News reporters, concerned citizen journalists and civic organizations regularly conduct interviews to solicit comments directly from the homeless and drug addicts on the street. Those affected say that many of them have been forced from their homes by their families. Most tell us they understand that San Francisco is the place of choice because our city accepts homelessness, lax law enforcement, monthly financial support, and easy access to cheap medication. California also has a law (Prop. 47) that classifies theft of goods under $950 as a misdemeanor, essentially stating that stores can be looted and theft is not a criminal offense. So I ask you: How long before your child is living in a tent – maybe a camp – in filth, garbage and hazardous waste, being sexually abused or trafficked to take their drug of choice and stealing from our local businesses, with their life then being subsidized by local San Francisco taxpayers?
Unfortunately, people die every day on the streets of San Francisco and in shelters from fentanyl and other highly addictive, dangerous drugs. Overall, more people have died from a fentanyl overdose than from Covid. There is practically no meaningful treatment of street drugs here. none.
The greatest achievement in San Francisco is bringing your child home. Polls and data have consistently found that the best plan is to actually provide individuals with a ticket to get out of town and live with their loved ones through the Homeward Bound program. Statistically, this means that all other treatments and solutions for San Francisco’s distressed, addicted, and homeless people have been unsuccessful. Under a plan devised by former mayor (now governor) Gavin Newsom, Homeward Bound covers travel expenses to transport individuals home. From March 2023, current Mayor London Breed is expanding access to this scheme.
Who pays that? taxpayers do. I do. My hard-earned money goes to the city in the form of property taxes, business taxes, sales taxes, hotel occupancy taxes, parking meters, gas taxes, bridge tolls, and more. We residents are exhausted, we are overwhelmed, and the high costs of homelessness, addiction, drug overdose, and emergency care programs account for a very significant portion of our city’s budget while other agencies, departments, programs, and resident/business and student needs struggle for funding.

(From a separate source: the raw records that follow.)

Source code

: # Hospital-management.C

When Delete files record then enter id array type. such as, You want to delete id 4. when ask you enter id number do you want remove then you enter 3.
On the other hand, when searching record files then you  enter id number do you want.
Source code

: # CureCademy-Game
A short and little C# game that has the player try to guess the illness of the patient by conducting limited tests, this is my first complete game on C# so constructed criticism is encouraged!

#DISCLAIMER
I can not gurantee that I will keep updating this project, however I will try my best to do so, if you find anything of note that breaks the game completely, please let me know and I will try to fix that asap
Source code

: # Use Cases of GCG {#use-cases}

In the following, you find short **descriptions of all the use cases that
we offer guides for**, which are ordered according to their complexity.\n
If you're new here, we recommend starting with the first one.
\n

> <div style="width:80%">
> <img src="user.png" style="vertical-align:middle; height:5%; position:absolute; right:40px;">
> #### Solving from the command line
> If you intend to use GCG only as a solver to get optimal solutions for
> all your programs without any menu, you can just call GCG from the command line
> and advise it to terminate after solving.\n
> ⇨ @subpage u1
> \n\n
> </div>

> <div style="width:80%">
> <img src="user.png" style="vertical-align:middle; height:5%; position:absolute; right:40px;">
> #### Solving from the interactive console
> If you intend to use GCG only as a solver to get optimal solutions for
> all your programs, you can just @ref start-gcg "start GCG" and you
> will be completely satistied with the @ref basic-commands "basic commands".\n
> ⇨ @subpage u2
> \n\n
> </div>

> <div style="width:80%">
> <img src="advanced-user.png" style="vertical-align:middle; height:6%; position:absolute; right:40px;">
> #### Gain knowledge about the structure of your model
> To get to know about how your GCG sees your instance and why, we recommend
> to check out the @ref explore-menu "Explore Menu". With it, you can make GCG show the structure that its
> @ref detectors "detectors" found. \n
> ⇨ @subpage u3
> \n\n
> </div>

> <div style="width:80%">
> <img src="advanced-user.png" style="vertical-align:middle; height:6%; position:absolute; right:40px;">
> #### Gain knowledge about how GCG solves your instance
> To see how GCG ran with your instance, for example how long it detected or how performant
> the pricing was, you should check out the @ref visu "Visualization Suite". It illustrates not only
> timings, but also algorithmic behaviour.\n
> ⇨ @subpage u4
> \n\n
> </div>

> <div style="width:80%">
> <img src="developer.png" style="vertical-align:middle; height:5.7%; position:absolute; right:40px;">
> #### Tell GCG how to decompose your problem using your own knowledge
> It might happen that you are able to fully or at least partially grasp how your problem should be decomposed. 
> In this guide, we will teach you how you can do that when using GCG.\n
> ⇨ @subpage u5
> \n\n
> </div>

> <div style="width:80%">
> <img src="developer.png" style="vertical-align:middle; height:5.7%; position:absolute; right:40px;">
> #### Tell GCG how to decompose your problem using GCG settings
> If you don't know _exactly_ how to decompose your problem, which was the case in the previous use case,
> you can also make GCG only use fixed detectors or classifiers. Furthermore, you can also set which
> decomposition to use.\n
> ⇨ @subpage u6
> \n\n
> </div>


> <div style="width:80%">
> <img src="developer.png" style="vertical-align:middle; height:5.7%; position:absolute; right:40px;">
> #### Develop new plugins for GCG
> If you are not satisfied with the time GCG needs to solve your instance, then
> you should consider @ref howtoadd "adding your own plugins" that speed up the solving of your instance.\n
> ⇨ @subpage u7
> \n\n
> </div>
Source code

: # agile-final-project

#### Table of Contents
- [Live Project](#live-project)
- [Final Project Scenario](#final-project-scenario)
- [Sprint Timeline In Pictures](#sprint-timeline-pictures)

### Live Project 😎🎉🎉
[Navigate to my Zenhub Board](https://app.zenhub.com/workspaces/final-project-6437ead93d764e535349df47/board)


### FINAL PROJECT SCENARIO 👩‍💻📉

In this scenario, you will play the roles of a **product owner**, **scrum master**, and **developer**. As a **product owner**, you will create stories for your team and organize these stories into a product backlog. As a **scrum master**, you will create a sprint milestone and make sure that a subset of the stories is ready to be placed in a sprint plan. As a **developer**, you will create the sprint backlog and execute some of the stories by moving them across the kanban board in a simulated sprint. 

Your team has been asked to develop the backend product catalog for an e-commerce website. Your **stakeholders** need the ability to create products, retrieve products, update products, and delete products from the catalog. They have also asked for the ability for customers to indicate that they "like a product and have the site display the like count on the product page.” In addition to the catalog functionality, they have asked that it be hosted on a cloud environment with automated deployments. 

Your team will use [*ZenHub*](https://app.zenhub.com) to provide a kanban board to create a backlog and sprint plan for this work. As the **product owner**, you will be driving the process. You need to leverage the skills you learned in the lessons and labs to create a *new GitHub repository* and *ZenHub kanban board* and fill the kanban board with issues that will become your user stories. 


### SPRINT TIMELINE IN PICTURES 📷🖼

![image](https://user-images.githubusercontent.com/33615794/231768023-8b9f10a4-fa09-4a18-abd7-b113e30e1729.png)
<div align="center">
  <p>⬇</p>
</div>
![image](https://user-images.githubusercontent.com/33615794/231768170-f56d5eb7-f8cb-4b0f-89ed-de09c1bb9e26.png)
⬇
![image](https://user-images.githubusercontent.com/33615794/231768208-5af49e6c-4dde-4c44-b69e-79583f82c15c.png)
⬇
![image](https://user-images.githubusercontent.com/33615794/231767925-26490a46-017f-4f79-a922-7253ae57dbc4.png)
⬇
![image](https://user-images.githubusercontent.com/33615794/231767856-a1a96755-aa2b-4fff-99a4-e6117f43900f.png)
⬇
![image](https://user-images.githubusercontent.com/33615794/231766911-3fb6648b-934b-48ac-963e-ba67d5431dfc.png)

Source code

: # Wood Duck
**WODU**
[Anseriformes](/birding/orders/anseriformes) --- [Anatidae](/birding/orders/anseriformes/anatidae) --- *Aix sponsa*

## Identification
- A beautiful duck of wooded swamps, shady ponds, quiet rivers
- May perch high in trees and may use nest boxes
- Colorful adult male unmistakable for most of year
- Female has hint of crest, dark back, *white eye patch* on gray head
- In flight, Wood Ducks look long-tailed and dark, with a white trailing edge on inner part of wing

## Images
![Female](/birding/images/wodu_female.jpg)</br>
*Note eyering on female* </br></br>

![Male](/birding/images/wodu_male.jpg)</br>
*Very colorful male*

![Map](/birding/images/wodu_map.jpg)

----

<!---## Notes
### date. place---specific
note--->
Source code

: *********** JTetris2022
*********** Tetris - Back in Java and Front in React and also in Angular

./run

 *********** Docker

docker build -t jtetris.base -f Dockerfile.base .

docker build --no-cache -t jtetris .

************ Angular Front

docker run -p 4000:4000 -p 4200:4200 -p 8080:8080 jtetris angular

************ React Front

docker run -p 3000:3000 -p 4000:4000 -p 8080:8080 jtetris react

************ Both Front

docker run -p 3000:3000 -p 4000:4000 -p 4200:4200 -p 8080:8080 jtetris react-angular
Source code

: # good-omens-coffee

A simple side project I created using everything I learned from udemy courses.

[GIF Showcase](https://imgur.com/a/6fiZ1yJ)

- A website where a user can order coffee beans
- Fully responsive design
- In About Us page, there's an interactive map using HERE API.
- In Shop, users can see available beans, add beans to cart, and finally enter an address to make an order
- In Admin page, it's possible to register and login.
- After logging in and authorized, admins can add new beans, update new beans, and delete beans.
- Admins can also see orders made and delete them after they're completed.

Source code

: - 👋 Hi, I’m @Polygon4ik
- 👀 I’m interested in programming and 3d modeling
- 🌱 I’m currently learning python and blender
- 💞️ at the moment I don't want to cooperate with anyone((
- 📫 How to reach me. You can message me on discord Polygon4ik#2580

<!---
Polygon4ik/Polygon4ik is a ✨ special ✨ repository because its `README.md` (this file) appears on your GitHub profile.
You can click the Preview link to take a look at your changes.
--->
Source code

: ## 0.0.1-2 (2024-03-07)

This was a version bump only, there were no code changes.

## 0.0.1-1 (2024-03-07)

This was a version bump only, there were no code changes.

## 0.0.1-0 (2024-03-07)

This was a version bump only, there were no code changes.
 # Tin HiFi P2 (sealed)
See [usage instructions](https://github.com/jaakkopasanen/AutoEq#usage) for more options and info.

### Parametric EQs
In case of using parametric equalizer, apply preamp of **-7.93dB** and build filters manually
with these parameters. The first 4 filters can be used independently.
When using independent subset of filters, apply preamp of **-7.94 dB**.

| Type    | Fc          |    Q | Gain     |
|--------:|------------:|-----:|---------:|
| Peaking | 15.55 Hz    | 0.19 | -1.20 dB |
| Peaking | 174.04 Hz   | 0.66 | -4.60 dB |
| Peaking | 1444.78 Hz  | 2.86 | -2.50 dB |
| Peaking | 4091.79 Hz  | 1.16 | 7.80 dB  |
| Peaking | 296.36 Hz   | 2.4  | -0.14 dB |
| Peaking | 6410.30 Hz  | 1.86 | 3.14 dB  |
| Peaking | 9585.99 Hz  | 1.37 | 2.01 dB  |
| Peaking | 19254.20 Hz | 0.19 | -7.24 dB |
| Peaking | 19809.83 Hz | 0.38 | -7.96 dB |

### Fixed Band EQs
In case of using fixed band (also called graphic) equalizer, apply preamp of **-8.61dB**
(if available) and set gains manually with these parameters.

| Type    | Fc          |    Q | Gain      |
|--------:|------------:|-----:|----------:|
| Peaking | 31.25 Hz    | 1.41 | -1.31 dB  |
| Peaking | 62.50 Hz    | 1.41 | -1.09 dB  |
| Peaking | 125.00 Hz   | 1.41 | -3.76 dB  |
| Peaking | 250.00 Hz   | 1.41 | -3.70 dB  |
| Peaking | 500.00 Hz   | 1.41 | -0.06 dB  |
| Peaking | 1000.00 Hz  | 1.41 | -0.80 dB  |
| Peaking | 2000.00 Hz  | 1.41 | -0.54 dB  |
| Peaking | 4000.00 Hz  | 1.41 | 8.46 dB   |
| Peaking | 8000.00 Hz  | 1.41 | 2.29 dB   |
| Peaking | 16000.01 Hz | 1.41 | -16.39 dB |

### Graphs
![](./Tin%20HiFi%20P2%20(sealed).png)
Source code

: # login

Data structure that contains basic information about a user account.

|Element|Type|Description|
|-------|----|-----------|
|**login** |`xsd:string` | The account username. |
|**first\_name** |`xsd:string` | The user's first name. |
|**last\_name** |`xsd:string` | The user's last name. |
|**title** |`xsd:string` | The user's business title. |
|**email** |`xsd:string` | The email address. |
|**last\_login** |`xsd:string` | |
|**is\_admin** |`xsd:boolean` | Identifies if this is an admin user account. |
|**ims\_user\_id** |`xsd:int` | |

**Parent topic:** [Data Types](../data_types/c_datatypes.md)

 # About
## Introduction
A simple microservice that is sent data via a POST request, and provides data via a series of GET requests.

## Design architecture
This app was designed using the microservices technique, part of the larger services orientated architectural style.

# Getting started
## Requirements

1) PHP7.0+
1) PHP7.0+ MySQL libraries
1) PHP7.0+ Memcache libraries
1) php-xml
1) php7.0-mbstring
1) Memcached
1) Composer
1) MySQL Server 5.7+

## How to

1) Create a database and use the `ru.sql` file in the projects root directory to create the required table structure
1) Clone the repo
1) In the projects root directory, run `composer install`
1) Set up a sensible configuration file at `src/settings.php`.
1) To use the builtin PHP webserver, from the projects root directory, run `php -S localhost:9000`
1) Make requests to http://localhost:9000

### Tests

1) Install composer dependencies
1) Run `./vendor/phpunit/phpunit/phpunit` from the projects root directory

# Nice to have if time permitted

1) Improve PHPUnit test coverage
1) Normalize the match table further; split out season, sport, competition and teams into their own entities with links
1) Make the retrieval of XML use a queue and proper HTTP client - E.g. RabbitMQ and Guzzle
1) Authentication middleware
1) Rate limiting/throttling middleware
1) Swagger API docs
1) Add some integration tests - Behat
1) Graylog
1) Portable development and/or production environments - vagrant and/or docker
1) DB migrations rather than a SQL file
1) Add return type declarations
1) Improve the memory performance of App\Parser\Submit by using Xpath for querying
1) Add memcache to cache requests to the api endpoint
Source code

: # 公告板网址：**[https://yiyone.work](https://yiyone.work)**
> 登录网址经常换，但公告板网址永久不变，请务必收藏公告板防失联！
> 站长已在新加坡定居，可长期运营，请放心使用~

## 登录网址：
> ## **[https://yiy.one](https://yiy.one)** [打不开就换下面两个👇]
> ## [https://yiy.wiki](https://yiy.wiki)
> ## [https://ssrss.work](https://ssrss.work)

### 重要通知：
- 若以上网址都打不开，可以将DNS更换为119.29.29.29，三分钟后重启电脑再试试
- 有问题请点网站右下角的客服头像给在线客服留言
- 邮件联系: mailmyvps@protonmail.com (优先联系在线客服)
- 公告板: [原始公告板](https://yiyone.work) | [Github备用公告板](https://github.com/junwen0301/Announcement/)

Fiscal 2023-2024 deficit forecast at $760 million; for 2024-2025 it will be significantly higher.
Last May 2023, an official meeting of the San Francisco Mayor and Board of Directors (City Council) was held outdoors, but ended early amid a rowdy crowd. Finally, a deranged person from the crowd threw a brick at the mayor. The brick thrower was a 26-year-old transgender woman whose mother had sent her to San Francisco from Texas just a few months earlier. The mother issued a statement to the media shortly afterwards about the violent incident, admitting she knew her daughter was suffering from bipolar disorder – and saying she hoped “San Francisco would take good care of her.” The daughter is currently in prison and faces charges of attempted murder. This is precisely why our roads have become dangerous. For this reason, San Francisco cannot continue to be a city where “difficult” children are sent; we are not a rehabilitation center; We don’t take care of your child.
Our city is in deep trouble on many fronts and moving your child here to depend on local taxpayer funding is unfair, reckless and truly irresponsible and can be deadly. Please talk to your child, your extended family, the health professionals and find an alternative to San Francisco. Please.